In its annual Housing Sector Survey published to coincide with the Housing 2021 conference kicking off in Manchester today, consultancy Savills identified a significant shift towards investment in existing homes.
A poll of 138 social housing providers found that 30% expect the need to increase spending in current stock to affect their development programmes.
Stock investment, driven by the building safety and zero-carbon agendas, was cited as a top priority by 85% more respondents than in the 2020 survey.
Those which have crunched the numbers expect an average cost of £20,600 per home to get their housing stocks to net zero, the research found.
But 37% of providers – including 25% of those with more than 5,000 homes – have not yet factored these huge costs into their business plans.
Just under half (49%) said financial capacity is the biggest constraint on achieving net zero, with 75% either considering refinancing or already doing it to help find the additional cashflow and 50% looking into stock rationalisation.
Savills said the landlords surveyed estimate that around 17% of their housing stocks may be uneconomical to upgrade, with 34% open to selling off these homes.
Overall, 61% of respondents said they plan to hit net zero carbon for their homes between 2031 and 2050.
On building safety, 82% reported having commenced work on between 75% and 90% of their homes that need remediation.
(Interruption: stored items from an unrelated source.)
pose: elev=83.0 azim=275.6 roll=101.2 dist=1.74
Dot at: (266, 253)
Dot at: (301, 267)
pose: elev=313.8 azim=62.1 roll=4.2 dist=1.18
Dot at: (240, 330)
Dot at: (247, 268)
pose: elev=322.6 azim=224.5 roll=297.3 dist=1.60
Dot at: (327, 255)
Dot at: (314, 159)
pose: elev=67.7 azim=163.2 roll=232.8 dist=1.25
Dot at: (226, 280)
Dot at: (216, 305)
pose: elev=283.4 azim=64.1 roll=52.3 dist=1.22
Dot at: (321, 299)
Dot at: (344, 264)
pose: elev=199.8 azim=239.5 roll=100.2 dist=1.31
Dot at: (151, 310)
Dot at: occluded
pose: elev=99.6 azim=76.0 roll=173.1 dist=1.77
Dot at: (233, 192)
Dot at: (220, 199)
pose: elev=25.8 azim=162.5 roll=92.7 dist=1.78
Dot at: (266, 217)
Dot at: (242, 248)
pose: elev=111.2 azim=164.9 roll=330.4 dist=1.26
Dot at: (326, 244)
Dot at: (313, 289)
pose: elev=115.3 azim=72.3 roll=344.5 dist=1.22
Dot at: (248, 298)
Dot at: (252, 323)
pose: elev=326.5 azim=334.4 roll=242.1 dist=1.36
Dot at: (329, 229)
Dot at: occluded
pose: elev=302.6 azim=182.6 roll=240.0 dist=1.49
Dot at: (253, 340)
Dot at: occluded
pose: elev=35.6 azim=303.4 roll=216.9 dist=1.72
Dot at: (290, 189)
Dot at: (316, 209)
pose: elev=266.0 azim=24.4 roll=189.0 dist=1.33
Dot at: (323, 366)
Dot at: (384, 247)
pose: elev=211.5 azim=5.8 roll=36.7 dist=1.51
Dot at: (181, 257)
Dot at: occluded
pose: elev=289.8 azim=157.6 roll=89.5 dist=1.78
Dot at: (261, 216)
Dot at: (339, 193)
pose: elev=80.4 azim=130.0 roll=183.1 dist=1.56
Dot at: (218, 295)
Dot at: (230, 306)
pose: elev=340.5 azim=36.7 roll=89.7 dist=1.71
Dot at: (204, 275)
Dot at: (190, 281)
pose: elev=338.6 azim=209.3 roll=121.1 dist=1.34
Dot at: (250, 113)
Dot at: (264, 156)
With the advent of First Homes – a new discounted homeownership product expected to reduce the number of other affordable homes delivered through planning agreements – 55% of providers expect to carry out more land-led development.
Helen Collins, head of the affordable housing consultancy team at Savills, said she expected land-led development to be “a key feature of the next five years”.
The survey found that 23% of landlords are open to or already actively considering selling stock to for-profit social housing providers – though a much bigger proportion (38%) would not out of principle.
More respondents were interested in entering development joint ventures with for-profits or agreements to manage their stock.
Besides stock investment, tenant support and community engagement were identified as the sector’s leading priorities this year.
Ms Collins added: “The five years we have been running the Savills Housing Sector Survey have documented an incredible degree of change in the social housing sector.
“When we launched the survey in 2017, the headlines were dominated by rent cuts, the Grenfell Tower tragedy, development cross-subsidy and Brexit.
“For-profit providers had yet to emerge in a meaningful way, and decarbonisation of the economy was not government policy.
“Now, in response to new building safety legislation, the COVID-19 pandemic, net zero carbon by 2050 and the Social Housing White Paper, there is an increased focus on investing in existing homes and helping build more resilient communities, alongside development.”